Before-and-after object states:
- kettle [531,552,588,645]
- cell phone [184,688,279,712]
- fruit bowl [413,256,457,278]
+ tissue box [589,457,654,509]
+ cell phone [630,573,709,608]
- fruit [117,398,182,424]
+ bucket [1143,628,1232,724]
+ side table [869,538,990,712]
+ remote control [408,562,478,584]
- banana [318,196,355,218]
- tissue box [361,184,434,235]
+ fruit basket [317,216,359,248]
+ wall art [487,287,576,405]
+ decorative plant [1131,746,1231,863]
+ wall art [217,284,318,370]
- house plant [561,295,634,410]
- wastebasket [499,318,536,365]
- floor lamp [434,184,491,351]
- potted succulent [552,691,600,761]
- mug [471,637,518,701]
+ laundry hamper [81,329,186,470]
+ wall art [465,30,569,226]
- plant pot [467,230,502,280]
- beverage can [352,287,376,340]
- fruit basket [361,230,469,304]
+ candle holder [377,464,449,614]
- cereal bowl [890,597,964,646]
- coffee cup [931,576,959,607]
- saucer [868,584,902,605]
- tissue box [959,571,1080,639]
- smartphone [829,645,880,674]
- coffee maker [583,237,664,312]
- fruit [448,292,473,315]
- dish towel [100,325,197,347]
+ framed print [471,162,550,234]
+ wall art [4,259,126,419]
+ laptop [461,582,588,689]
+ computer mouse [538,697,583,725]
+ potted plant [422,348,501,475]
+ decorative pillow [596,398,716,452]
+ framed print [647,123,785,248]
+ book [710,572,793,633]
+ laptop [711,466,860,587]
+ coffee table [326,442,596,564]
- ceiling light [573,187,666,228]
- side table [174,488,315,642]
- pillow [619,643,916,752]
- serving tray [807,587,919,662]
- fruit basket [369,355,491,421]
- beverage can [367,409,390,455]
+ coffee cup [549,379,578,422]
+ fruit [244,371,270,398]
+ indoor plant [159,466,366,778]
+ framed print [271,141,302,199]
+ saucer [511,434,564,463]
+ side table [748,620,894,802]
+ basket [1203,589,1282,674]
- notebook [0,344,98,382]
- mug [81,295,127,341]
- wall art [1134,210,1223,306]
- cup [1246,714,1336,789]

YOUR INSTRUCTIONS:
Please output the entries above, every line exactly as it reads.

RESULT OF THE EXERCISE:
- kettle [531,552,588,645]
- cell phone [184,688,279,712]
- fruit bowl [413,256,457,278]
+ tissue box [589,457,654,509]
+ cell phone [630,573,709,608]
- fruit [117,398,182,424]
+ bucket [1143,628,1232,724]
+ side table [869,538,990,712]
+ remote control [408,562,478,584]
- banana [318,196,355,218]
- tissue box [361,184,434,235]
+ fruit basket [317,216,359,248]
+ wall art [487,287,576,405]
+ decorative plant [1131,746,1231,863]
+ wall art [217,284,318,370]
- house plant [561,295,634,410]
- wastebasket [499,318,536,365]
- floor lamp [434,184,491,351]
- potted succulent [552,691,600,761]
- mug [471,637,518,701]
+ laundry hamper [81,329,186,470]
+ wall art [465,30,569,226]
- plant pot [467,230,502,280]
- beverage can [352,287,376,340]
- fruit basket [361,230,469,304]
+ candle holder [377,464,449,614]
- cereal bowl [890,597,964,646]
- coffee cup [931,576,959,607]
- saucer [868,584,902,605]
- tissue box [959,571,1080,639]
- smartphone [829,645,880,674]
- coffee maker [583,237,664,312]
- fruit [448,292,473,315]
- dish towel [100,325,197,347]
+ framed print [471,162,550,234]
+ wall art [4,259,126,419]
+ laptop [461,582,588,689]
+ computer mouse [538,697,583,725]
+ potted plant [422,348,501,475]
+ decorative pillow [596,398,716,452]
+ framed print [647,123,785,248]
+ book [710,572,793,633]
+ laptop [711,466,860,587]
+ coffee table [326,442,596,564]
- ceiling light [573,187,666,228]
- side table [174,488,315,642]
- pillow [619,643,916,752]
- serving tray [807,587,919,662]
- fruit basket [369,355,491,421]
- beverage can [367,409,390,455]
+ coffee cup [549,379,578,422]
+ fruit [244,371,270,398]
+ indoor plant [159,466,366,778]
+ framed print [271,141,302,199]
+ saucer [511,434,564,463]
+ side table [748,620,894,802]
+ basket [1203,589,1282,674]
- notebook [0,344,98,382]
- mug [81,295,127,341]
- wall art [1134,210,1223,306]
- cup [1246,714,1336,789]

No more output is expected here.